There is some hope and happiness from the box Horgan has opened because all the victims have built new lives. Kearney is now a wife, a mother and an author.
O’Toole looks sceptical when I ask if Gibney will be shaken by the podcast? “Knowing him as I knew him I’d say he probably takes some secret satisfaction from the attention. I have no doubt he has absolutely no regret and no remorse and he has spent his life trying to put forward this persona of being a God-fearing contributor to society when the exact opposite is true. To everyone looking in from the outside this man couldn’t be doing more. Not only did he adopt a child, but he adopted a black child, and a black child in Ireland in the mid-1980s was unusual. He groomed everything to mask what was going on in the background.”
He is also pragmatic when asked if Gibney could be extradited and made to stand trial in Ireland. “You have to be realistic. I feel there is no way this man would get a fair trial anyway. I don’t think anybody in the country doesn’t associate George Gibney with being a paedophile. So that’s out the window. Whether he can come back and face charges that occurred after the original case was thrown out is uncertain. In many ways the podcast has cut off that source of retribution. So why give oxygen to this flaming fire with the podcast?”
He answers his own question authoritatively. “This goes deeper than Gibney. It’s very important the message is heard that there are people like this interwoven in every sphere of society. It doesn’t matter how you perceive them from the outside. You should never be so trusting you allow these circumstances to occur again. Sometimes people say: ‘Oh my goodness, that’s exactly what happened last time.’ If we don’t learn from history we are destined to repeat it.

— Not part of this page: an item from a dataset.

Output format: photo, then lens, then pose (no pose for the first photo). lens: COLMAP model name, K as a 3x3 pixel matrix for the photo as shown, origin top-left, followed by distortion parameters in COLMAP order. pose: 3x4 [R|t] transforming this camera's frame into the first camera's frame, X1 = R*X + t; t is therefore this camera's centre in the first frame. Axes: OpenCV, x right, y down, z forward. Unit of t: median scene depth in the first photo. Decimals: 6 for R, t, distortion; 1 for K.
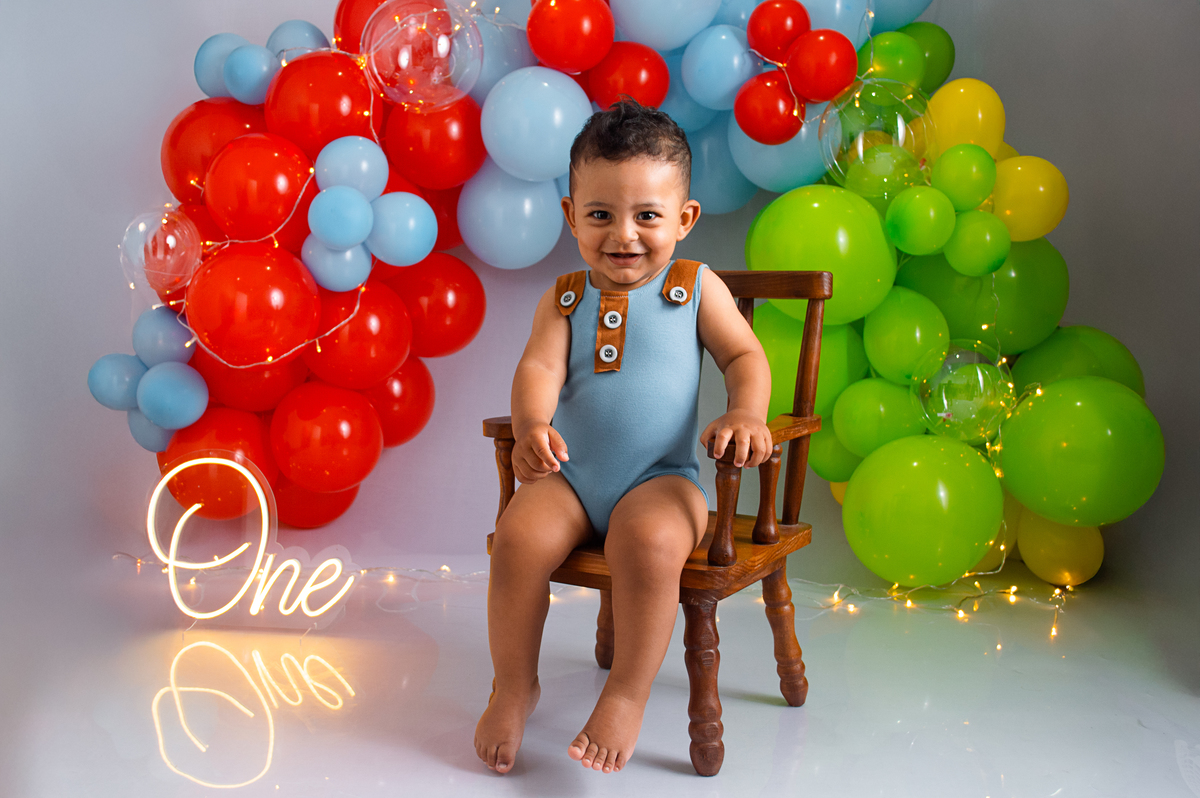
lens RADIAL K [[1205.6, 0, 577.7], [0, 1205.6, 412.4], [0, 0, 1]] dist [-0.062121, 0.002445]
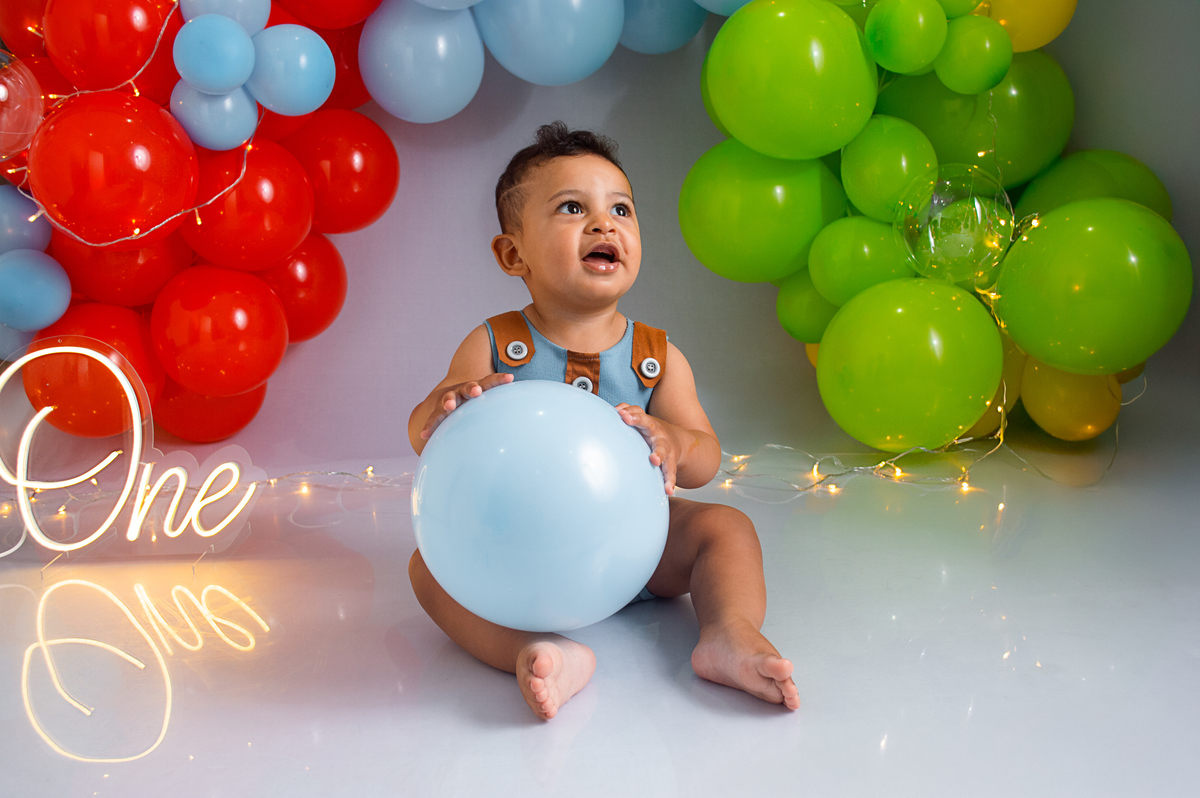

“Paedophiles are opportunistic. They will find a way to abuse and the lesson is if something strange occurs, or if your child’s behaviour changes, lines of communication are so important. To have this discussed publicly means it may be easier for someone to bring it up in the future.”
O’Toole has chosen to listen to each episode as it is released so even he does not know what Horgan might uncover next. But he stresses that, beyond any future twists and turns, the truth remains.
“That’s what’s so important,” he says as darkness settles outside his home. “Throughout all this, every person talking out against Gibney has told the truth. Their stories are entirely consistent. Some people never believed them because they thought it was so fantastical it couldn’t possibly be true. But if you speak to any of Gibney’s victims it’ll be the same story. It will be uniform. This group came forward in 1992 and told the truth. Whatever happens to Gibney they are still telling the truth today.”